"A Michelin-starred destination tucked into the leafy east of Brussels — for over two decades, Christophe Hardiquest's kitchen was among the most precise in Belgium. A birthday dinner address that did not merely earn its memory but demanded it."
Twenty Years at the Summit
Christophe Hardiquest opened Bon Bon in 2001 in a Brussels villa surrounded by its own garden, and earned his first Michelin star in 2004. The second arrived in 2013, confirming what those who had been eating here already knew: this was not a restaurant trying to be something — it was the thing itself. Two decades of cooking from conviction, in a setting that felt like someone's extraordinary home rather than a showcase for ambition.
The villa on Avenue de Tervueren was a deliberate choice. Woluwe-Saint-Pierre is Brussels at its most residential — wide streets, mature trees, the quiet of money and discretion. The dining room reflected this: golden and brown tones, dark wood, white-painted branches extending into the room, an open kitchen visible from the tables. The effect was intimate at a scale that a city-centre room rarely achieves. Windows looked over the gardens. Tables were properly spaced. The cooking arrived without theatre but with absolute precision.
After more than two decades leading Bon Bon, Hardiquest closed the chapter to pursue a more instinctive approach to cuisine — opening Menssa, a more personal expression of his cooking philosophy, and Le Petit Bon Bon, an upscale Belgian brasserie at Rue Royale 103. The villa on Avenue de Tervueren stands as one of Brussels' finest culinary legacies.
Best Occasion: Birthday
A birthday dinner at Bon Bon was never a casual decision. The drive out to Woluwe-Saint-Pierre, the villa, the gardens — all of it communicated that the evening had been planned, that the person being celebrated was worth the effort. Hardiquest's cooking matched this register exactly: precise, seasonal, and designed for the kind of dinner that earns its memory.
For impressing clients, the address carried weight precisely because it was not obvious — knowing Bon Bon signalled something about your relationship with Brussels. For a proposal, the garden views at dusk made the room feel like something out of time. Chef Hardiquest's current venture, Menssa, carries forward much of this spirit for those seeking his cooking today.
The Legacy
Hardiquest's approach was rooted in seasonal Belgian produce handled with classical French technique and a restless curiosity about what both could become. The tasting menus changed with the seasons rather than with trends — asparagus in spring, game in autumn, wild herbs through summer. The wine list was a considered argument for the Belgian estate wines and small Burgundy producers that Hardiquest respected rather than the safe appellations his price point would have allowed.
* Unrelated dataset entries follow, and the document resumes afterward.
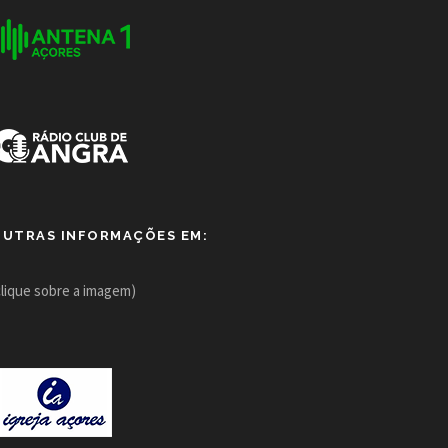
OUTRAS INFORMAÇÕES EM:
clique sobre a imagem)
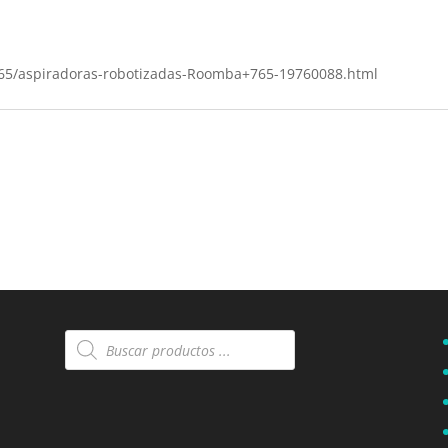
a-765/aspiradoras-robotizadas-Roomba+765-19760088.html
Búsqueda
de
productos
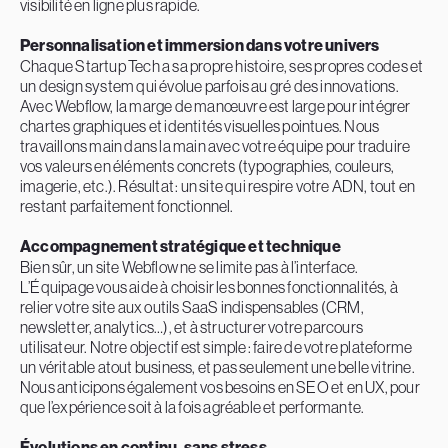
visibilité en ligne plus rapide.
Personnalisation et immersion dans votre univers
Chaque Startup Tech a sa propre histoire, ses propres codes et
un design system qui évolue parfois au gré des innovations.
Avec Webflow, la marge de manœuvre est large pour intégrer
chartes graphiques et identités visuelles pointues. Nous
travaillons main dans la main avec votre équipe pour traduire
vos valeurs en éléments concrets (typographies, couleurs,
imagerie, etc.). Résultat : un site qui respire votre ADN, tout en
restant parfaitement fonctionnel.
Accompagnement stratégique et technique
Bien sûr, un site Webflow ne se limite pas à l’interface.
L’Équipage vous aide à choisir les bonnes fonctionnalités, à
relier votre site aux outils SaaS indispensables (CRM,
newsletter, analytics…), et à structurer votre parcours
utilisateur. Notre objectif est simple : faire de votre plateforme
un véritable atout business, et pas seulement une belle vitrine.
Nous anticipons également vos besoins en SEO et en UX, pour
que l’expérience soit à la fois agréable et performante.
Évolutions en continu, sans stress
The service team understood that this was not a room for performance — it was a room for conversation, for the kind of dinner where two hours pass without effort and the meal is still talked about years later. In the context of Brussels fine dining — alongside Comme Chez Soi and La Paix — Bon Bon held its own as a completely distinct expression of what Belgian cooking at its finest could mean.